• **Written exercise 1**: In the CPDLC article, reproduce the passage starting with "CPDLC update: receiving" and going on through "jets flying internationally.", renaming "CPDLC" as "datalink".

CPDLC update: receiving accurate printed instructions makes sense
Controller Pilot Datalink Communication is growing rapidly in overseas usage and may become a requirement for business jets flying internationally.
By Peter Berendsen
ATP/CFII. Boeing 747, MD11
This screenshot from Rockwell Collins CPDLC implementation shows that an ATC clearance from Maastricht Center (EDYY Netherlands, Belgium, northern Germany) was received and accepted. The wording is similar to the spoken clearance.
Those of us who are flying over oceans, deserts or other remote areas of this planet consider the crackle and static of shortwave HF communication radios part of the experience.
It used to be that position reports, weather information, communication with the aircraft operator and telephone calls all had to be channelled through HF frequencies when long distances had to be covered. And even today the use of HF radios is still a daily routine on transoceanic and intercontinental flights.
But as flightdeck technology continues to evolve, HF is serving more and more as a backup. Satellite calls and automated controller-pilot datalink communication (CPDLC) are becoming the main air traffic control communication tools in flight operations all over world. Business jet operators that dispatch to international destinations need to be aware of the changing ATC environment as CPDLC becomes a recommendation or requirement, even just north of the border, in Canada.
Origins of CPDLC
The need for a different way to control oceanic airspace initially arose from increasing traffic volumes and a limited number of optimum tracks and flight levels. The North Atlantic is a vast ocean with lots of airspace but has no meaningful civil radar coverage. Most airlines schedule their flights to leave US gateways in the afternoon or evening and return from Europe the following afternoon.
These 2 traffic waves, 1 going east and 1 going west, have been channelled through the North Atlantic organized track system for many decades. Freighter and business jet traffic going in opposite directions always had limited routes and levels available, mostly very low or very high.

• **Saved data entries**:
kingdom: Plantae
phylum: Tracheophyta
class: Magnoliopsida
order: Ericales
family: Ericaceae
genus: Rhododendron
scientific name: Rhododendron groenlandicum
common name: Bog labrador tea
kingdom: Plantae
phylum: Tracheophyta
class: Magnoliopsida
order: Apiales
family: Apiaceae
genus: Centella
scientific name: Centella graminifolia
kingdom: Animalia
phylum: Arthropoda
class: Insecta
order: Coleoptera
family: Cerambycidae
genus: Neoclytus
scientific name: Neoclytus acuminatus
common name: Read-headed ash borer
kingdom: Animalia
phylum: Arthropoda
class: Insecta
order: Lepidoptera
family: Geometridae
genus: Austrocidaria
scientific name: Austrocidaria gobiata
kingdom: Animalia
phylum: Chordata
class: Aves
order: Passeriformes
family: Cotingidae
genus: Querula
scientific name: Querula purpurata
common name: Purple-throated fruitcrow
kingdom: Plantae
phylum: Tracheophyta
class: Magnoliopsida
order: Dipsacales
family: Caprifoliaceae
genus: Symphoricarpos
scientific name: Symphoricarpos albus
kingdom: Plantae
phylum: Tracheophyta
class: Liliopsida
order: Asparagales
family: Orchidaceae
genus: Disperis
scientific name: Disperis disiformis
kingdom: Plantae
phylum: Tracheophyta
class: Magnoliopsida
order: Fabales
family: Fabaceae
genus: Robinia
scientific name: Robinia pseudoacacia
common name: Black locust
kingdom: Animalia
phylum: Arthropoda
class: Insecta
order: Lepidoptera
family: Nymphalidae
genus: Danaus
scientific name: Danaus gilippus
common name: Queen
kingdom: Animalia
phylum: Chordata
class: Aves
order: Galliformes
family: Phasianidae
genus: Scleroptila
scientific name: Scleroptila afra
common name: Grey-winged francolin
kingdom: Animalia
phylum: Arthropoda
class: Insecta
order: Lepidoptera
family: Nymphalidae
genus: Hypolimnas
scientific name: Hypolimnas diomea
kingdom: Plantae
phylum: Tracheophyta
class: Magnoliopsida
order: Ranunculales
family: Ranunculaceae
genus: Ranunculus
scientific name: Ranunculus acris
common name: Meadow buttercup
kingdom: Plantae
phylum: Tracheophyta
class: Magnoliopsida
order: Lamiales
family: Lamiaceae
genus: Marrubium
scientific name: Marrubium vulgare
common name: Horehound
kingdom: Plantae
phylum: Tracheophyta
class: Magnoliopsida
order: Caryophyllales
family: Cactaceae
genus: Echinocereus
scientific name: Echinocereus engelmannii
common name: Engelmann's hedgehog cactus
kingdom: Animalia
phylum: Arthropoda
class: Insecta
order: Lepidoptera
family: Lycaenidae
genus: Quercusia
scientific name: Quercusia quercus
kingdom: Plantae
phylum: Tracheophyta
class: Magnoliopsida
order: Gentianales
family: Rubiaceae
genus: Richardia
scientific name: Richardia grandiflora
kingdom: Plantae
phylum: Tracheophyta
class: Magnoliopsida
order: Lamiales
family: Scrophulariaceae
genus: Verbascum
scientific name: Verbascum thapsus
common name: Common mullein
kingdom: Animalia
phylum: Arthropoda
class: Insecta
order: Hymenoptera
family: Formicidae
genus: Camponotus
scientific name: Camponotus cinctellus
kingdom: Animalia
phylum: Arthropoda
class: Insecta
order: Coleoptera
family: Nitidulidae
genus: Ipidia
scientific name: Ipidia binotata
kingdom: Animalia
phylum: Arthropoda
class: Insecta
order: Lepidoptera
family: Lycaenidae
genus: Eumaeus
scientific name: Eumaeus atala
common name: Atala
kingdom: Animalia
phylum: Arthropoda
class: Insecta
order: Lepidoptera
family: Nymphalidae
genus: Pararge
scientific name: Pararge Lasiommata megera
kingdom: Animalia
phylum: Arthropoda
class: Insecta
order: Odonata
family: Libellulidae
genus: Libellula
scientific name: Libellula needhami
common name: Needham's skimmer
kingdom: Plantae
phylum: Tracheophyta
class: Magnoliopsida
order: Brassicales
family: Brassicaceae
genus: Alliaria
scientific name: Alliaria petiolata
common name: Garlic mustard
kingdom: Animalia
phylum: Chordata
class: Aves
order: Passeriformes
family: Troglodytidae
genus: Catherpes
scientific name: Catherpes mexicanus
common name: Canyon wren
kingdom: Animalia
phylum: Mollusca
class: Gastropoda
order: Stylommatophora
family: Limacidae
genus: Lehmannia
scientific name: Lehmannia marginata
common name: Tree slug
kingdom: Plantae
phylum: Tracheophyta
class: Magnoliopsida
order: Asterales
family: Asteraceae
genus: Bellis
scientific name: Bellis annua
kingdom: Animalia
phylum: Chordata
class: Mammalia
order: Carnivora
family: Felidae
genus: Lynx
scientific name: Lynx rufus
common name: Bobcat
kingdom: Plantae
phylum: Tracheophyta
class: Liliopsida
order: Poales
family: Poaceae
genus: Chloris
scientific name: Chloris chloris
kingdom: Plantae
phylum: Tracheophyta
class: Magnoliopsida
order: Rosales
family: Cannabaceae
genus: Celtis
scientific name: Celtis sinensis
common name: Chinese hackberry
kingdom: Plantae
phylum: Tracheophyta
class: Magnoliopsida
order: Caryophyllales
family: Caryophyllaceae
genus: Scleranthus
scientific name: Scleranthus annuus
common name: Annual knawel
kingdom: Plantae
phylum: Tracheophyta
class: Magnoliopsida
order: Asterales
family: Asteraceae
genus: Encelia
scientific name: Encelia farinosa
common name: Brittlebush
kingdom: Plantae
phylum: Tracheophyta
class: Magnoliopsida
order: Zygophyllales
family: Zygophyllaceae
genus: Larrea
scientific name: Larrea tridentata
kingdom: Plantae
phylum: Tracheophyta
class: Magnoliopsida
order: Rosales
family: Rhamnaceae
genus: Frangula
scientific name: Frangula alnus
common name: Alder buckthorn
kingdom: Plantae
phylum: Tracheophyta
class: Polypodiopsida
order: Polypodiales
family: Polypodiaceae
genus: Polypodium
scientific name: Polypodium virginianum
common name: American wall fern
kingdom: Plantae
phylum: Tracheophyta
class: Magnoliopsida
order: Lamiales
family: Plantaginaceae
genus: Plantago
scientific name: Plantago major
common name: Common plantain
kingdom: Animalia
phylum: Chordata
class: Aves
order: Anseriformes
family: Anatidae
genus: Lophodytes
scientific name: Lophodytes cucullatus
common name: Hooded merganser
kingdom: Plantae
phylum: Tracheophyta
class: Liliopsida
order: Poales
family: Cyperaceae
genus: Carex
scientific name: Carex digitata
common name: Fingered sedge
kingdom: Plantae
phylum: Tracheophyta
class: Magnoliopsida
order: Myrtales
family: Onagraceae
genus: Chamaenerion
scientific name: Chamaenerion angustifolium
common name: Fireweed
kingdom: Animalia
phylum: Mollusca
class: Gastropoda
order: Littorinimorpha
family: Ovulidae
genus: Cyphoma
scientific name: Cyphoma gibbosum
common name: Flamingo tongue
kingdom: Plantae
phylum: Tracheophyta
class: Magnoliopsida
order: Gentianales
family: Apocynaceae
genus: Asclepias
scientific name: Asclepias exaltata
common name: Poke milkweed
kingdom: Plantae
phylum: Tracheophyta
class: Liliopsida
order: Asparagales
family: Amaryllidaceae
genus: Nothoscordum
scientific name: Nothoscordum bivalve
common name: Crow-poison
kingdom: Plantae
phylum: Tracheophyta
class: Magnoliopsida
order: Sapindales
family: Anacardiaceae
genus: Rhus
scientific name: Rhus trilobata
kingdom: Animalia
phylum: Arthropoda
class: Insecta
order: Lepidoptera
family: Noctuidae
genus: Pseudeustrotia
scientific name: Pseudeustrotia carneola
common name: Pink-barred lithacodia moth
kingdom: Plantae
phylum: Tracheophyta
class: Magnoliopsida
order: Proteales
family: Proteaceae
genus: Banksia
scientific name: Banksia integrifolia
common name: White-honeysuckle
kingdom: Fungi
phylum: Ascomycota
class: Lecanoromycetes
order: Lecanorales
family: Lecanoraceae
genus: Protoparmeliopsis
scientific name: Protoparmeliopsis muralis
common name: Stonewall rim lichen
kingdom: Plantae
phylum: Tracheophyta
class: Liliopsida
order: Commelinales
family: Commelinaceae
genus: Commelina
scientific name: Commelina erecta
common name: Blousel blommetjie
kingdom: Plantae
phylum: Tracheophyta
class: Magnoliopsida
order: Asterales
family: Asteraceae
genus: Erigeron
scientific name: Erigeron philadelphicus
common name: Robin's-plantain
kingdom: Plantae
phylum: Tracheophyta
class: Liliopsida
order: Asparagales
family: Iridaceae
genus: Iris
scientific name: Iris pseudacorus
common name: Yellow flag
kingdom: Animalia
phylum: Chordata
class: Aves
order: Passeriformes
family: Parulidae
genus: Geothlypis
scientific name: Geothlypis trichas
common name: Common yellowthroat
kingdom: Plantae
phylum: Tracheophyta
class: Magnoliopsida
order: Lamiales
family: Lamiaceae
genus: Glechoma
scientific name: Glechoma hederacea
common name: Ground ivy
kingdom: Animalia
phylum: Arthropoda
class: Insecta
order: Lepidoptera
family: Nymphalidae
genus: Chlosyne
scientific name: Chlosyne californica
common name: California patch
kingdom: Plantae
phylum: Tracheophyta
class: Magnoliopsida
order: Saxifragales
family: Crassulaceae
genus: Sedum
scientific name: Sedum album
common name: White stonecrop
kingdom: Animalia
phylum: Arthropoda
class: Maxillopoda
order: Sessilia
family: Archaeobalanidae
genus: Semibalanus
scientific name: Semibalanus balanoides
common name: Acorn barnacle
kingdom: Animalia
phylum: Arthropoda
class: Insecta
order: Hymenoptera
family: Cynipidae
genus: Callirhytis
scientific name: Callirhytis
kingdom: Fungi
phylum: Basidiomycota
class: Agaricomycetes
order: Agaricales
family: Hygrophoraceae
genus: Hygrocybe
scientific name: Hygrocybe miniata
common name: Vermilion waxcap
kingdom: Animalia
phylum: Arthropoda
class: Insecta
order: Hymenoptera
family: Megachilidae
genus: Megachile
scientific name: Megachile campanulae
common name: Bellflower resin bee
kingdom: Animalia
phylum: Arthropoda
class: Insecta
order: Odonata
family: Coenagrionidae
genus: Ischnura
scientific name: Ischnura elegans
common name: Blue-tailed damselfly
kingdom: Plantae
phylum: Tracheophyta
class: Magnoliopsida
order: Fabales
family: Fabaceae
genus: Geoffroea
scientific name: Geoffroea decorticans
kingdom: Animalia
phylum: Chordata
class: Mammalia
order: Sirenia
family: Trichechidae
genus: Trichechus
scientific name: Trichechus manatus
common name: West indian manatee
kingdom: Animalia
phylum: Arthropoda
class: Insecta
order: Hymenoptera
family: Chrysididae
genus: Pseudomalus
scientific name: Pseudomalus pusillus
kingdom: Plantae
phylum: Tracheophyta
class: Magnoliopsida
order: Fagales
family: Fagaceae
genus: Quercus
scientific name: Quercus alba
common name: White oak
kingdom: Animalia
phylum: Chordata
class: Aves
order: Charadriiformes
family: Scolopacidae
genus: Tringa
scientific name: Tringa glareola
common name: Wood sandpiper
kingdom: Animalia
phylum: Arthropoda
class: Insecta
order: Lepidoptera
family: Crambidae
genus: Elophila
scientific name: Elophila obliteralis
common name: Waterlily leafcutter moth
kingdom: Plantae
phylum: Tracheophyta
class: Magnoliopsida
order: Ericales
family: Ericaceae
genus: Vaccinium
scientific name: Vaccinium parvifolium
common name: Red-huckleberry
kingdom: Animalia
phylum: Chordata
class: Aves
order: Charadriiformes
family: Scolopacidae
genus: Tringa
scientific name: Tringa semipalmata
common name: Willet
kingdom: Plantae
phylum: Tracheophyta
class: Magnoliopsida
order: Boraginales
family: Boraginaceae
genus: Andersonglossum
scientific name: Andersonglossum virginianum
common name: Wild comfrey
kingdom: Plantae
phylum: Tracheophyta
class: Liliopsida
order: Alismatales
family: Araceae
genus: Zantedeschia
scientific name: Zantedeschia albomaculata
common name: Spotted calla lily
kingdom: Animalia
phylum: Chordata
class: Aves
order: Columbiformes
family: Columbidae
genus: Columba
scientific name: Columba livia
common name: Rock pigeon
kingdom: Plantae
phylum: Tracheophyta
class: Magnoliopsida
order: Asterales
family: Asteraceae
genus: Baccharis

• **Written exercise 2**: Copy the records word for word, starting with their first line and going on through the line containing "family: Cerambycidae".

• **Complete response 1**:
datalink update: receiving accurate printed instructions makes sense
Controller Pilot Datalink Communication is growing rapidly in overseas usage and may become a requirement for business jets flying internationally.

• **Complete response 2**:
kingdom: Plantae
phylum: Tracheophyta
class: Magnoliopsida
order: Ericales
family: Ericaceae
genus: Rhododendron
scientific name: Rhododendron groenlandicum
common name: Bog labrador tea
kingdom: Plantae
phylum: Tracheophyta
class: Magnoliopsida
order: Apiales
family: Apiaceae
genus: Centella
scientific name: Centella graminifolia
kingdom: Animalia
phylum: Arthropoda
class: Insecta
order: Coleoptera
family: Cerambycidae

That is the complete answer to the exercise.